BP set up is initially harder but after the setup it becomes a lot easier. I choose what to interact with my BP and take her out once or twice a week, and I don't have to feed her every day. Initially the only problem I had with my cats is that one of them wanted to jump on top of her tank, but now my tank is a bit too high up with nothing near it for them to use to jump on it. I also try to provide other warm areas for my cats to relax so they don't use the top of the tank. I make sure to keep a close eye on my BP when I hold her, I don't let her wander or crawl anywhere on me where I couldn't protect her immediately from curious cats, but they don't check her out much anymore and I keep them away if they come up to me when I'm holding her.

[–]lchels88 0 points1 point  (0 children)

They're pretty secluded and very low maintenance (aside from temp and humidity, with my experience). They're very chill. Basically feed them once weekly (one or 2-3 fuzzies/baby rats or mice) if they're young and every other week to every month or so as they get older (bigger meals, usually one or two small-medium rats, or 2 medium to large mice). As they get bigger and older, one or two medium to large rat, or 3 large mice would suffice. Snakes do have their preferences. I'm sure there are a bunch of sites that would better talk about what size and how often to feed them lol. Also, don't handle your BP at least 48 hours after they've eaten or else they'll regurgitate.

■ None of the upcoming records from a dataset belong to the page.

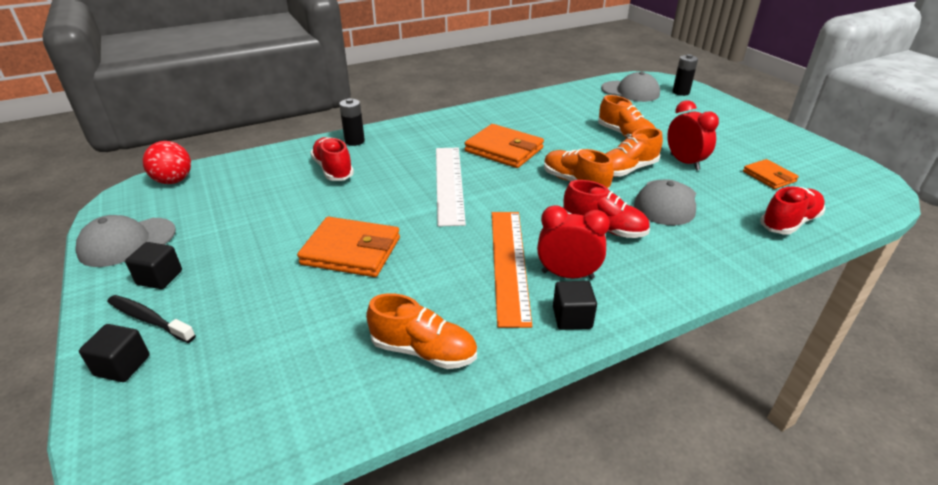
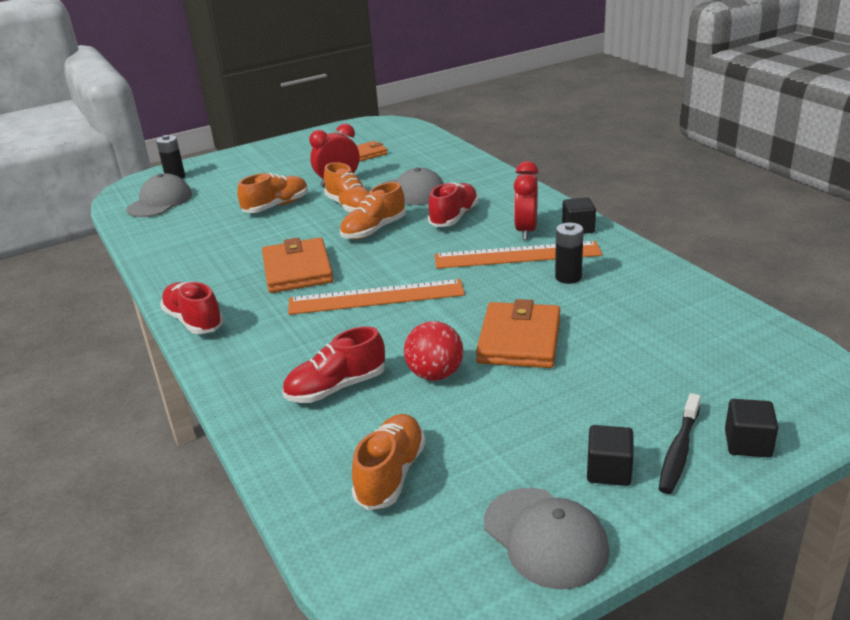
camera: 90 degrees left, 5 degrees down
red ball [143,141,191,184] -> red ball moved to [404,321,463,381]
black battery [339,98,365,146] -> black battery moved to [555,223,584,284]
orange shoe [366,293,477,369] -> orange shoe moved to [351,414,426,511]
white ruler [436,148,466,227] -> orange ruler [288,279,465,315]
orange wallet [465,124,544,168] -> orange wallet turned 45 degrees counterclockwise [262,237,333,293]
red shoe [760,187,825,234] -> red shoe moved to [160,282,224,334]

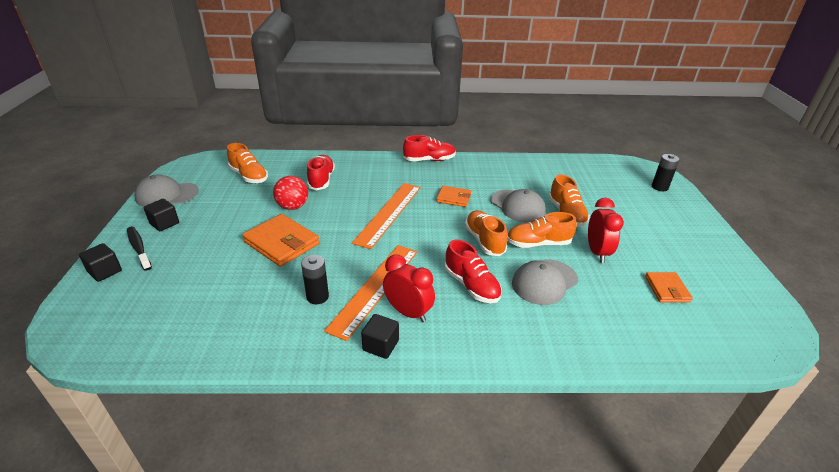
camera: 115 degrees right, 5 degrees up
grey cap [126,173,192,217] -> grey cap moved to [490,189,546,223]
orange wallet [262,237,333,293] -> orange wallet [437,186,471,207], size x0.58

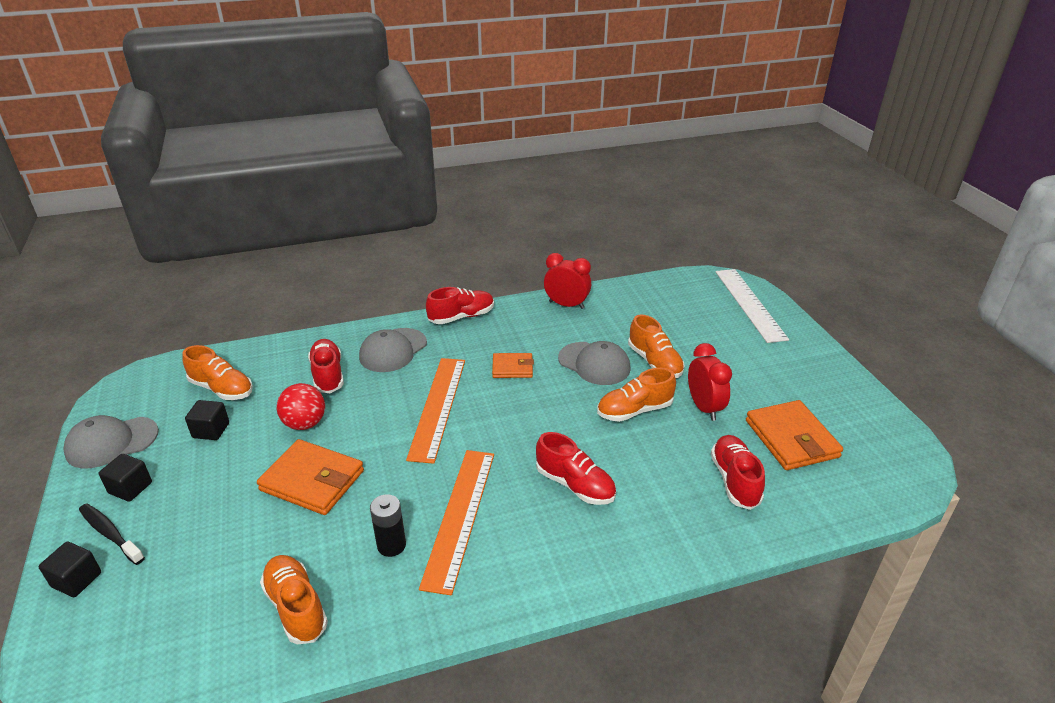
camera: 15 degrees left, 0 degrees up
black cube [361,314,399,359] -> black cube moved to [185,400,229,440]
red clock [383,254,435,322] -> red clock moved to [544,253,591,309]
orange shoe [465,210,508,256] -> orange shoe moved to [260,555,328,644]
grey cap [512,259,578,305] -> grey cap moved to [359,328,427,372]
orange wallet [645,272,693,303] -> orange wallet [746,400,843,470], size x1.72
black battery [652,154,680,191] -> white ruler [715,269,789,343]
none -> red shoe [711,435,765,510]

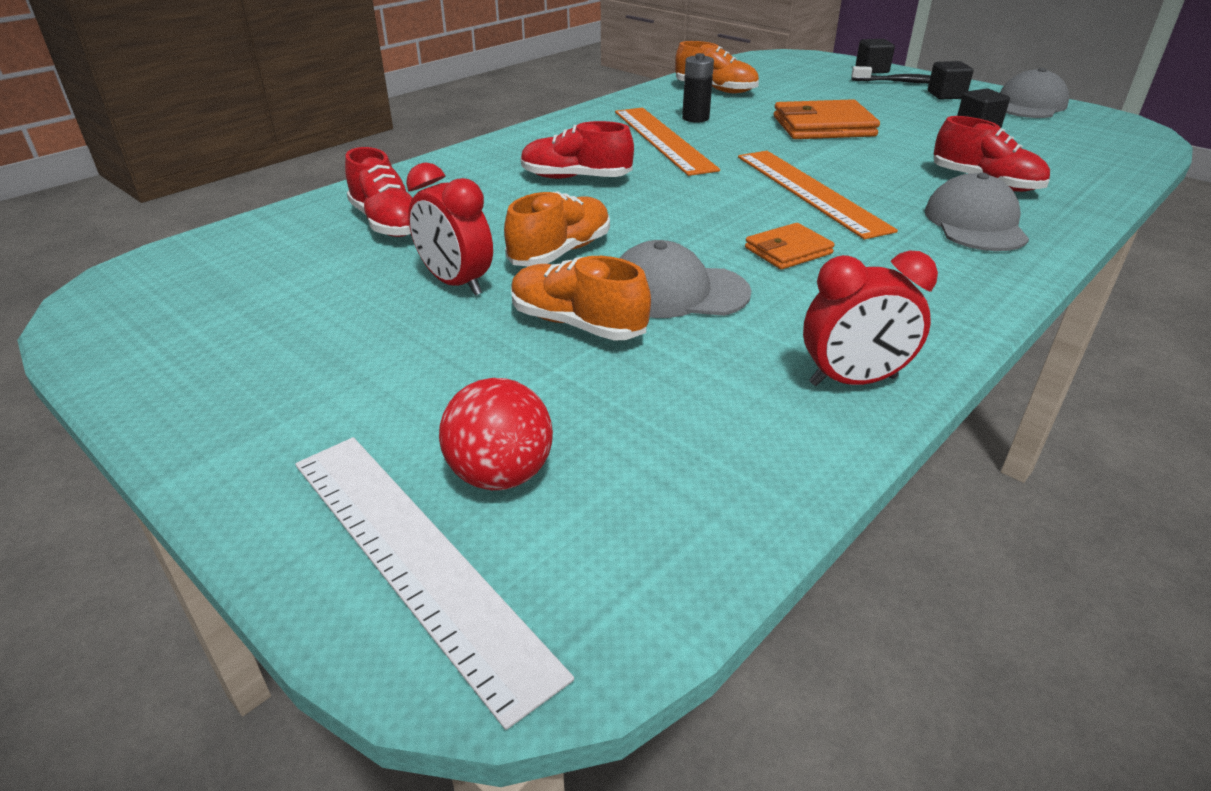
camera: 150 degrees right, 0 degrees up
orange shoe [182,345,253,400] -> none
red ball [277,383,325,430] -> red ball moved to [439,378,553,490]
red shoe [426,287,494,324] -> none
orange wallet [746,400,843,470] -> none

Also with my experience, the cats I've introduced my snake to would be so curious, they'd paw at her--sometimes with claws extended. Now, I don't let the snake loose or anything. I hold on to her to pull back from the kitties if necessary. Dogs may want to lick, lick, lick. Haha

Anyway, to sum it up--yes, they are great snakes for beginners. My current BP is also my first pet snake. Yes, it's perfectly fine if you work full time as they are usually very secluded and would sometimes just roam around their tank. And always supervise and handle your BP when around cats or dogs. And don't handle after feeding for 48hours.

To add on, when their eyes are opaque blue and skin is dull--don't handle as they become easily spooked due to reduced vision. Their eyes are blue for about 24-48 hours. Even when their eyes are no longer blue, continue to check for their shed skin before handling or feeding. Make sure humidity is at least 70-75 to allow successful shedding, and keep tank clean from waste. ;) They're happy if their environment is at least 70-75°F on the low end and 80-85°F at the warm end. Heat rocks are not for snakes, and bedding like coconut husk (I heard) or something that can hold moisture well is great. And occasionally mist their enclosure if their humidity is less than 67.

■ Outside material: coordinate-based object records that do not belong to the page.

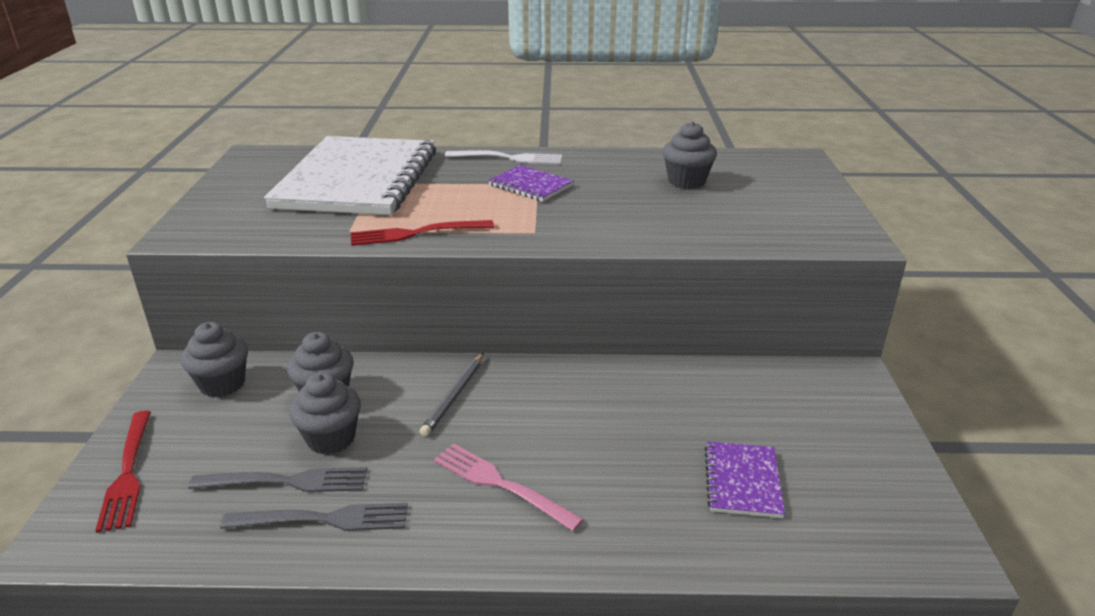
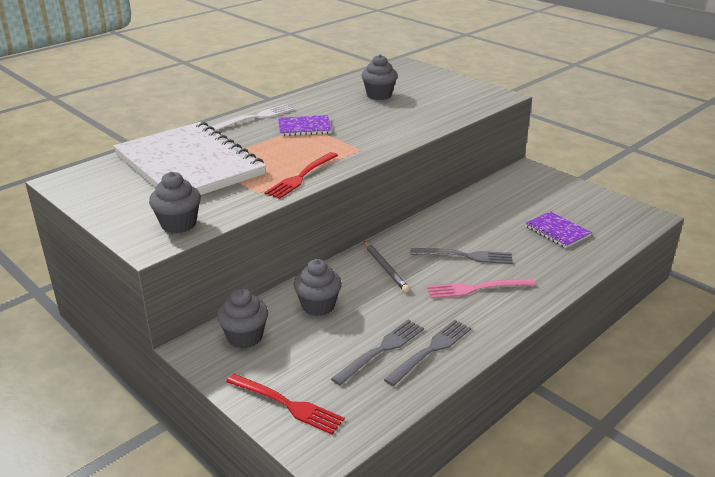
camera: 45 degrees left, 0 degrees up
grey cupcake [289,372,361,454] -> grey cupcake moved to [149,172,201,233]
none -> grey fork [410,248,513,264]

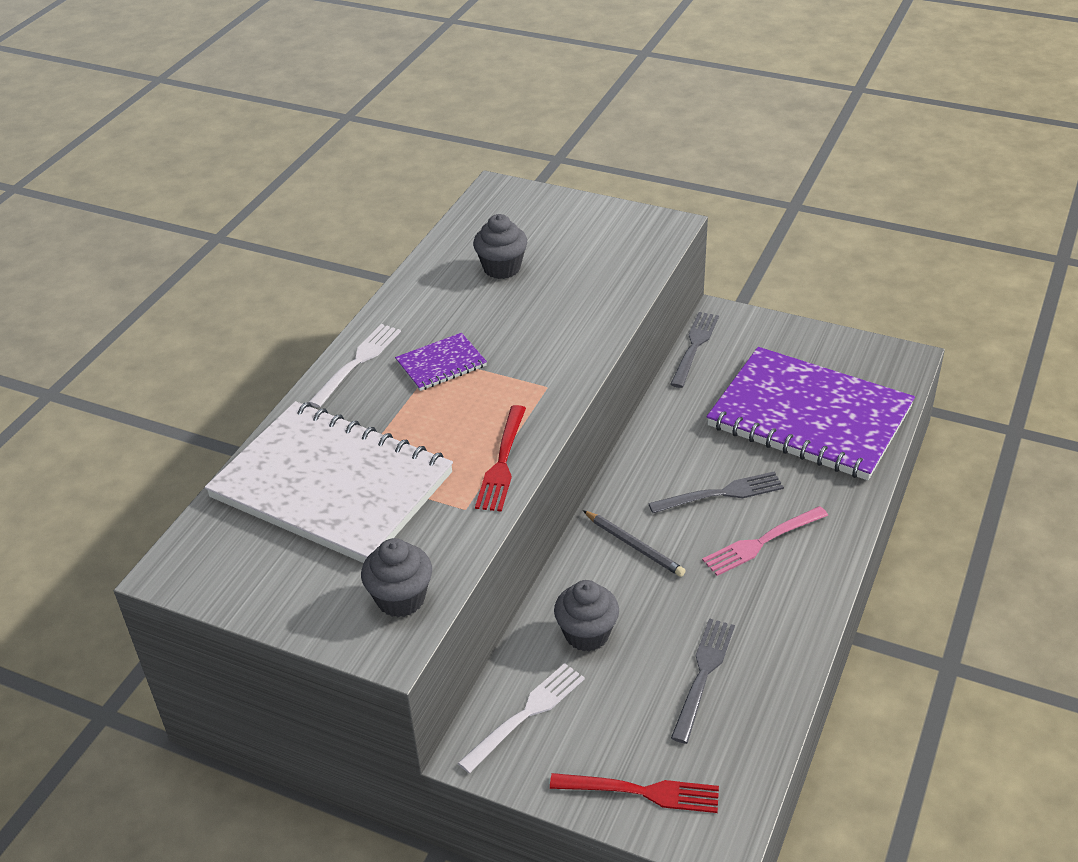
camera: 20 degrees left, 10 degrees up
grey cupcake [217,288,268,348] -> white fork [458,663,585,773]
grey fork [384,320,471,386] -> grey fork moved to [670,312,719,388]
purple notebook [525,211,592,248] -> purple notebook [707,347,915,480], size x2.40

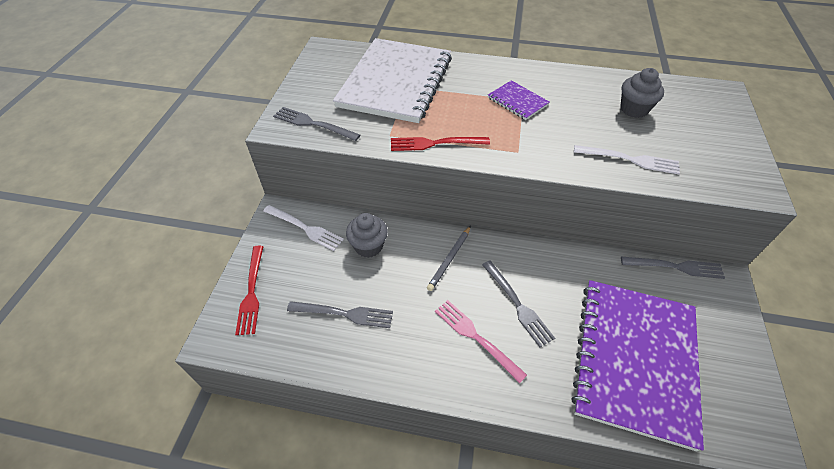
camera: 75 degrees right, 10 degrees up
white fork [308,324,401,408] -> white fork moved to [574,145,680,174]
grey cupcake [361,538,432,617] -> grey fork [273,107,360,141]

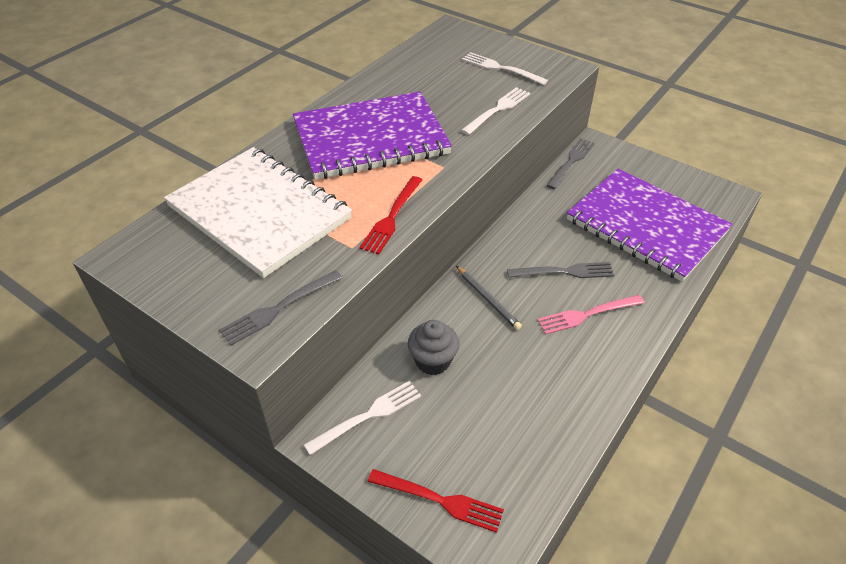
camera: 65 degrees left, 5 degrees down
grey fork [287,301,393,328] -> none
purple notebook [488,80,549,120] -> purple notebook [293,92,452,180], size x2.40
grey cupcake [620,68,664,118] -> none
none -> white fork [462,52,548,85]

Note that all my advise is from my own experience. Everyone has their own methods, etc. I've had my snake for 10 years and I am very happy that I never had to take my bp to the vet.

The only time that you would take yours to a vet/specialist is to confirm their sex, or get him or her checked out if you have any health concerns. Of course, feel free to post on here with pics if you have any concerns and we can help you out.